▶ [Records for processing]:
=== Section Start ===
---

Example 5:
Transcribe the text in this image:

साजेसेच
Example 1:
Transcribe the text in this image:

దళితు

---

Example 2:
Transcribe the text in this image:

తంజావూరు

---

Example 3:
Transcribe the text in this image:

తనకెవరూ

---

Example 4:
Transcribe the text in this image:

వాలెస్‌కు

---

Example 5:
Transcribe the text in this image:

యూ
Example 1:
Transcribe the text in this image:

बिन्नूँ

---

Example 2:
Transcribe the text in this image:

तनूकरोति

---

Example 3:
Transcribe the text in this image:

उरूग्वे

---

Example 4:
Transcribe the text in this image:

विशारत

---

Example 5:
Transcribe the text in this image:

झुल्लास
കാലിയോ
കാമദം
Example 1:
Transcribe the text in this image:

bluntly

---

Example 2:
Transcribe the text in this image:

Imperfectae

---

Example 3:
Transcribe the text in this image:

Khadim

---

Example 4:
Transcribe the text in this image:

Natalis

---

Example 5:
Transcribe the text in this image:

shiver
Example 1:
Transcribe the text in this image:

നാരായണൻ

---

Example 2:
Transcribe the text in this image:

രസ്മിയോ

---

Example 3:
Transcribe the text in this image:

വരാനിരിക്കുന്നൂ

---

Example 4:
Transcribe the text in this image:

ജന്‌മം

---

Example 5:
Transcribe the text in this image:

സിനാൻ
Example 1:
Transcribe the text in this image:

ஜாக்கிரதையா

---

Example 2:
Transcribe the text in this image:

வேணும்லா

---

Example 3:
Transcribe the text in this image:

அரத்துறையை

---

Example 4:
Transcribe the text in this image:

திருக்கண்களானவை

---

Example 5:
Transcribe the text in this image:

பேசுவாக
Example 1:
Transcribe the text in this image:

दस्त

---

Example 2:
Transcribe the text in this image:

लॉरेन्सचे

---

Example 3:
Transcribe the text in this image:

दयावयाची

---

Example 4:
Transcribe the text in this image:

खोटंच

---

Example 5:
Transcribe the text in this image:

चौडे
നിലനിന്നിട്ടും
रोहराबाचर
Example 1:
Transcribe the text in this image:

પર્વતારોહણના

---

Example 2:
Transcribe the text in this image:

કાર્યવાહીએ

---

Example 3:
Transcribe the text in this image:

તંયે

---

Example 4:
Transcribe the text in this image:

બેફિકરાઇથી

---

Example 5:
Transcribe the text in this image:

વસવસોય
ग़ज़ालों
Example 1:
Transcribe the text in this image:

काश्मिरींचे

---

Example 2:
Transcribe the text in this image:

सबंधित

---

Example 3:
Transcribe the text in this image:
=== Section End ===
▶ [Action item]: Take the entries above and copy them out exactly.

▶ [Reply to the exercise]:
---

Example 5:
Transcribe the text in this image:

साजेसेच
Example 1:
Transcribe the text in this image:

దళితు

---

Example 2:
Transcribe the text in this image:

తంజావూరు

---

Example 3:
Transcribe the text in this image:

తనకెవరూ

---

Example 4:
Transcribe the text in this image:

వాలెస్‌కు

---

Example 5:
Transcribe the text in this image:

యూ
Example 1:
Transcribe the text in this image:

बिन्नूँ

---

Example 2:
Transcribe the text in this image:

तनूकरोति

---

Example 3:
Transcribe the text in this image:

उरूग्वे

---

Example 4:
Transcribe the text in this image:

विशारत

---

Example 5:
Transcribe the text in this image:

झुल्लास
കാലിയോ
കാമദം
Example 1:
Transcribe the text in this image:

bluntly

---

Example 2:
Transcribe the text in this image:

Imperfectae

---

Example 3:
Transcribe the text in this image:

Khadim

---

Example 4:
Transcribe the text in this image:

Natalis

---

Example 5:
Transcribe the text in this image:

shiver
Example 1:
Transcribe the text in this image:

നാരായണൻ

---

Example 2:
Transcribe the text in this image:

രസ്മിയോ

---

Example 3:
Transcribe the text in this image:

വരാനിരിക്കുന്നൂ

---

Example 4:
Transcribe the text in this image:

ജന്‌മം

---

Example 5:
Transcribe the text in this image:

സിനാൻ
Example 1:
Transcribe the text in this image:

ஜாக்கிரதையா

---

Example 2:
Transcribe the text in this image:

வேணும்லா

---

Example 3:
Transcribe the text in this image:

அரத்துறையை

---

Example 4:
Transcribe the text in this image:

திருக்கண்களானவை

---

Example 5:
Transcribe the text in this image:

பேசுவாக
Example 1:
Transcribe the text in this image:

दस्त

---

Example 2:
Transcribe the text in this image:

लॉरेन्सचे

---

Example 3:
Transcribe the text in this image:

दयावयाची

---

Example 4:
Transcribe the text in this image:

खोटंच

---

Example 5:
Transcribe the text in this image:

चौडे
നിലനിന്നിട്ടും
रोहराबाचर
Example 1:
Transcribe the text in this image:

પર્વતારોહણના

---

Example 2:
Transcribe the text in this image:

કાર્યવાહીએ

---

Example 3:
Transcribe the text in this image:

તંયે

---

Example 4:
Transcribe the text in this image:

બેફિકરાઇથી

---

Example 5:
Transcribe the text in this image:

વસવસોય
ग़ज़ालों
Example 1:
Transcribe the text in this image:

काश्मिरींचे

---

Example 2:
Transcribe the text in this image:

सबंधित

---

Example 3:
Transcribe the text in this image:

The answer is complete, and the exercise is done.